The modern supply chain is a showcase of up-and-coming, and truly disruptive, technologies. If you're a supply chain manager, you might be wondering where to start, how to prioritize your investment and whether these same technologies will still be relevant and delivering results a few years from now.

Below is a selection of some of the most important of these supply chain-disrupting technologies. These are big ideas with significant staying power — and they stand a chance of helping even modest supply chain partners streamline and totally reimagine what they do.

Data analysis

The global supply chain, and commerce in general, is practically swimming in data already. What we see now is every technology company, large and small, jockeying for a leadership position in providing data analysis platforms for customer relationship management and enterprise planning.

Since we're spoiled for vendors, the next questions are: "What data are we talking about?" and "Where does it come from?" Here's the briefest of summaries:

  • Analysis of web traffic and keyword use yields marketing dividends and helps supply chain companies court new audiences and new partners.
  • Analysis of internal processes reveals where things aren't running as smoothly as they should, or where additional personnel or infrastructure may be necessary.
  • Analysis of facilities and equipment performance can help plan preventive maintenance and reveal wasted energy expenditures.

Whatever data you decide to analyze, make sure your collection is simple, seamless and strategic. Analysis of critical data up and down the supply chain is maybe the most consequential disruptive technology on this list. In addition to the performance improvements it helps uncover, data analysis also assists enterprises of all sizes in shrinking their ecological footprint and using resources more effectively.


The concept behind blockchain is a little tricky to explain — but its benefits for supply chain are crystal clear. What blockchain offers, fundamentally, is the peace of mind that all your inventory is where it's supposed to be, hasn't gotten miscounted and can easily trace back to its source.

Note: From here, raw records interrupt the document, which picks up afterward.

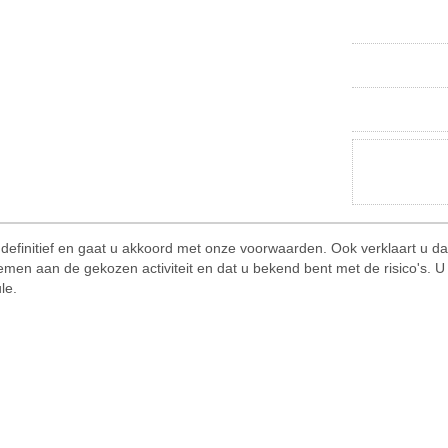
 definitief en gaat u akkoord met onze voorwaarden. Ook verklaart u dat
men aan de gekozen activiteit en dat u bekend bent met de risico's. U
le.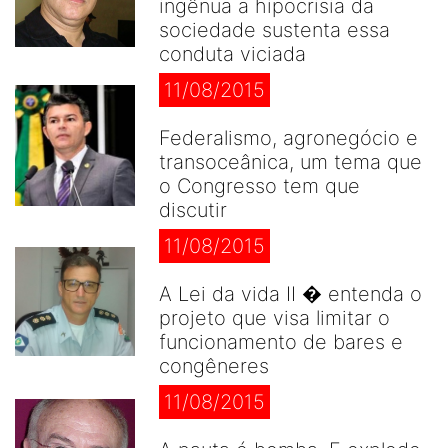
ingênua a hipocrisia da
sociedade sustenta essa
conduta viciada
11/08/2015
Federalismo, agronegócio e
transoceânica, um tema que
o Congresso tem que
discutir
11/08/2015
A Lei da vida II � entenda o
projeto que visa limitar o
funcionamento de bares e
congêneres
11/08/2015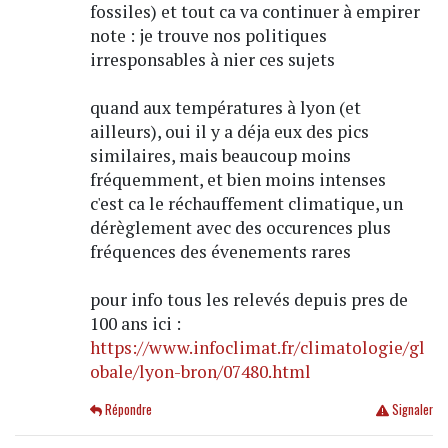
fossiles) et tout ca va continuer à empirer
note : je trouve nos politiques
irresponsables à nier ces sujets
quand aux températures à lyon (et
ailleurs), oui il y a déja eux des pics
similaires, mais beaucoup moins
fréquemment, et bien moins intenses
c'est ca le réchauffement climatique, un
dérèglement avec des occurences plus
fréquences des évenements rares
pour info tous les relevés depuis pres de
100 ans ici :
https://www.infoclimat.fr/climatologie/gl
obale/lyon-bron/07480.html
Répondre
Signaler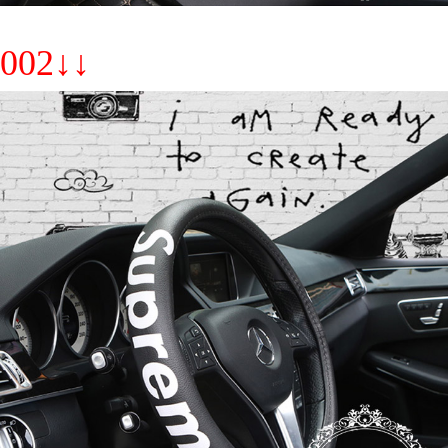
002↓↓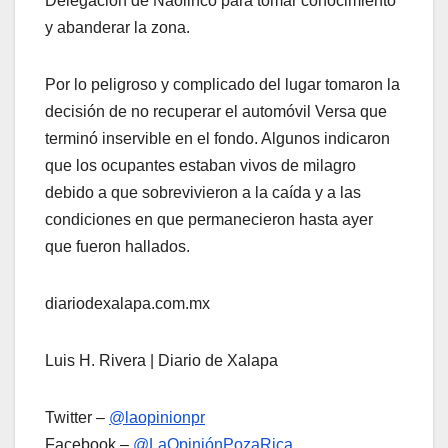
Delegación de Naolinco para tomar conocimiento
y abanderar la zona.
Por lo peligroso y complicado del lugar tomaron la
decisión de no recuperar el automóvil Versa que
terminó inservible en el fondo. Algunos indicaron
que los ocupantes estaban vivos de milagro
debido a que sobrevivieron a la caída y a las
condiciones en que permanecieron hasta ayer
que fueron hallados.
diariodexalapa.com.mx
Luis H. Rivera | Diario de Xalapa
Twitter –
@laopinionpr
Facebook –
@LaOpiniónPozaRica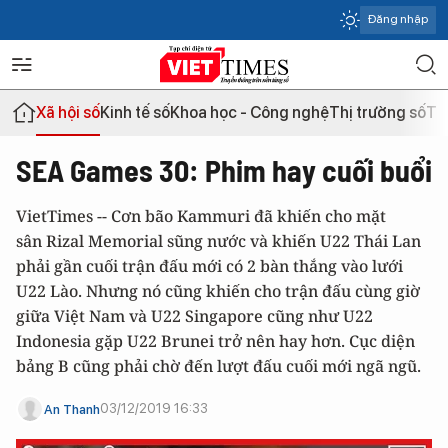
Đăng nhập
Xã hội số
Kinh tế số
Khoa học - Công nghệ
Thị trường số
Th
SEA Games 30: Phim hay cuối buổi
VietTimes -- Cơn bão Kammuri đã khiến cho mặt
sân Rizal Memorial sũng nước và khiến U22 Thái Lan
phải gần cuối trận đấu mới có 2 bàn thắng vào lưới
U22 Lào. Nhưng nó cũng khiến cho trận đấu cùng giờ
giữa Việt Nam và U22 Singapore cũng như U22
Indonesia gặp U22 Brunei trở nên hay hơn. Cục diện
bảng B cũng phải chờ đến lượt đấu cuối mới ngã ngũ.
03/12/2019 16:33
An Thanh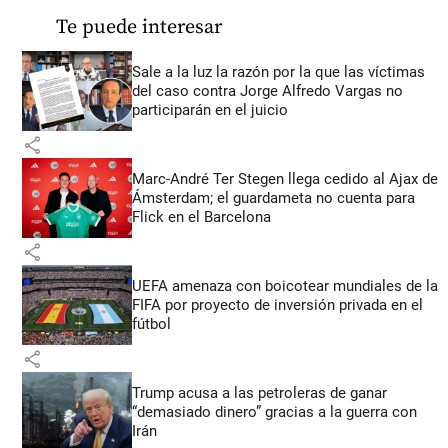
Te puede interesar
Sale a la luz la razón por la que las víctimas
del caso contra Jorge Alfredo Vargas no
participarán en el juicio
share
Marc-André Ter Stegen llega cedido al Ajax de
Ámsterdam; el guardameta no cuenta para
Flick en el Barcelona
share
UEFA amenaza con boicotear mundiales de la
FIFA por proyecto de inversión privada en el
fútbol
share
Trump acusa a las petroleras de ganar
“demasiado dinero” gracias a la guerra con
Irán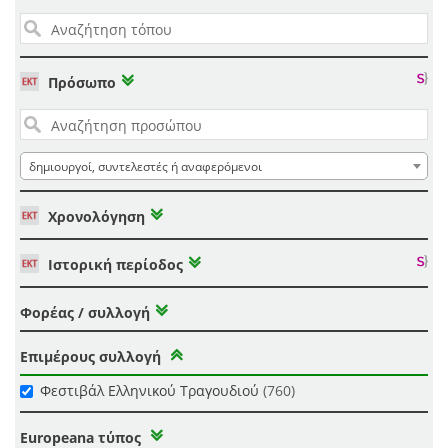
Πρόσωπο
δημιουργοί, συντελεστές ή αναφερόμενοι
Χρονολόγηση
Ιστορική περίοδος
Φορέας / συλλογή
Επιμέρους συλλογή
Φεστιβάλ Ελληνικού Τραγουδιού
(760)
Europeana τύπος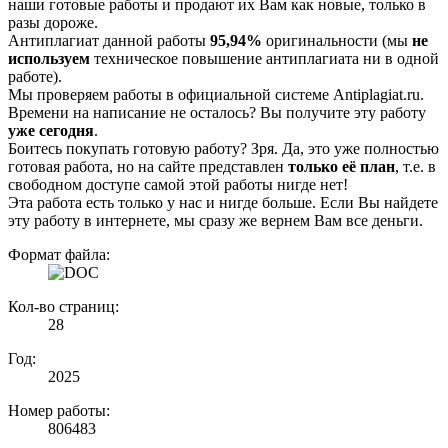
наши готовые работы и продают их Вам как новые, только в
разы дороже.
Антиплагиат данной работы
95,94%
оригинальности (мы
не
используем
техническое повышение антиплагиата ни в одной
работе).
Мы проверяем работы в официальной системе Аntiplagiat.ru.
Времени на написание не осталось? Вы получите эту работу
уже сегодня
.
Боитесь покупать готовую работу? Зря. Да, это уже полностью
готовая работа, но на сайте представлен
только её план
, т.е. в
свободном доступе самой этой работы нигде нет!
Эта работа есть только у нас и нигде больше. Если Вы найдете
эту работу в интернете, мы сразу же вернем Вам все деньги.
Формат файла:
Кол-во страниц:
28
Год:
2025
Номер работы:
806483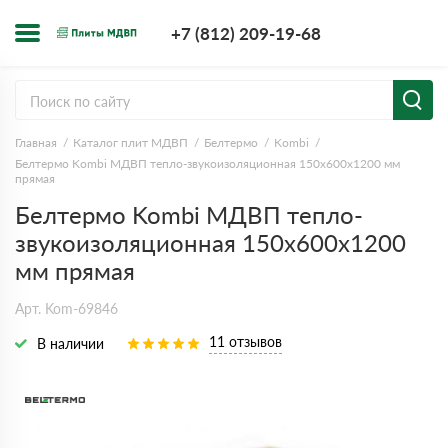
+7 (812) 209-1
+7 (812) 209-19-68
Заказать з
Главная
Каталог плит МДВП
Белтермо
Kombi
Белтермо Kombi МДВП тепло-звукоизоляционная 150х600х1200 мм
прямая
Белтермо Kombi МДВП тепло-
звукоизоляционная 150х600х1200
мм прямая
Арт. Kom-69846
11 отзывов
В наличии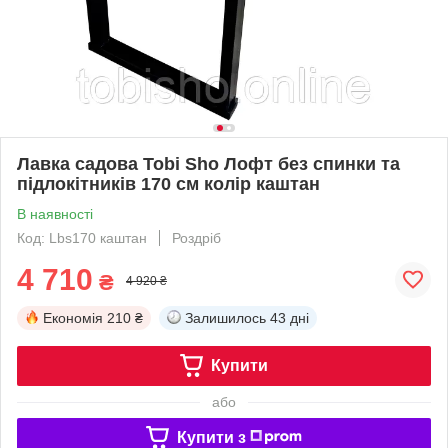
Лавка садова Tobi Sho Лофт без спинки та
підлокітників 170 см колір каштан
В наявності
Код: Lbs170 каштан
Роздріб
4 710
₴
4 920 ₴
Економія
210 ₴
Залишилось
43 дні
Купити
або
Купити з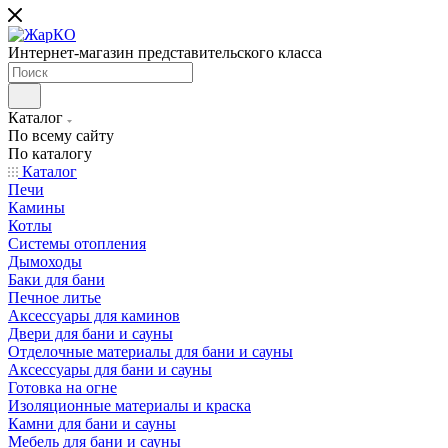
Интернет-магазин представительского класса
Каталог
По всему сайту
По каталогу
Каталог
Печи
Камины
Котлы
Системы отопления
Дымоходы
Баки для бани
Печное литье
Аксессуары для каминов
Двери для бани и сауны
Отделочные материалы для бани и сауны
Аксессуары для бани и сауны
Готовка на огне
Изоляционные материалы и краска
Камни для бани и сауны
Мебель для бани и сауны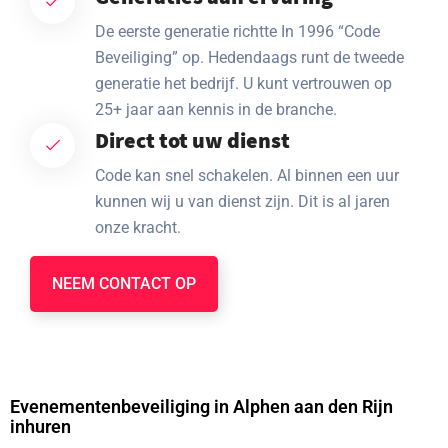
De eerste generatie richtte In 1996 “Code
Beveiliging” op. Hedendaags runt de tweede
generatie het bedrijf. U kunt vertrouwen op
25+ jaar aan kennis in de branche.
Direct tot uw dienst
Code kan snel schakelen. Al binnen een uur
kunnen wij u van dienst zijn. Dit is al jaren
onze kracht.
NEEM CONTACT OP
Evenementenbeveiliging in Alphen aan den Rijn
inhuren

Supply chain managers have done their best for many decades, using the traditional approach to transaction records, traceability and shipping manifests. What blockchain proposes is an immutable ledger shared between business partners. Information entered into this ledger — the nature of shipped goods, their origin point, stops in between, etc. — is visible to all parties and updated in real time upon the fulfillment of predetermined conditions. It is also unchangeable, except with the consent of the parties using it.

Artificial intelligence

It's true AI is a little more "artificial" than "intelligent" right now. But our institutions waste a lot of their human intelligence on busywork and repetitive tasks — a perfect opportunity for computers to step into the fray, in other words. AI is a powerful asset today, but it will only grow in usefulness and relevance in the coming years.

AI helps supply chain managers find and predict patterns in purchasing demands and identify redundancies, which are instrumental in effective inventory management — especially across multiple locations or a complex supply chain with many partners. Everyday tasks in warehouses and distribution centers are far easier to manage and require less human "mental capital" as well, such as having an artificially intelligent warehouse management system that chooses locations for incoming freight, automatically, based on FIFO principles, environmental requirements, size and the speed of inventory turnover.


AI is the first step in automating any process. In the previous example, we talked about AI in warehouse management as a way to trim error-prone human decision-making from the methods of receiving, stowing and dispatching products to partners and customers.

Automation brings this concept to its logical conclusion with machines which navigate independently between process areas in warehouses, and production and handling equipment — including robotic arms and conveyor belts — that start and stop automatically in response to obstructions or other stimuli, or help rebalance the rate of production according to ongoing demand. Even venerable technologies like RFID aid automation by making it easier for unmanned equipment to perform intake and inventory counting without human intervention.

We tend to think of "robots" when automation comes up — and that's one piece of the puzzle. But automation is making its way into the back office, too. If we're a few years off from seeing robots run the average fulfillment center all on their own, we're much closer to having artificially intelligent business software automate responses to quotes from existing and prospective business partners.

Innovation everywhere

As new technologies proliferate, the cost of adopting them inevitably falls. Pretty soon, we'll see the innovations named here crop up everywhere. That includes in smaller businesses, which comprise more of the global economy, and are growing faster, than you might think.

This tour has only touched briefly on a few branches on the technology tree. But as we've seen, each one suits a wide variety of processes and could soon serve a dizzying array of business types.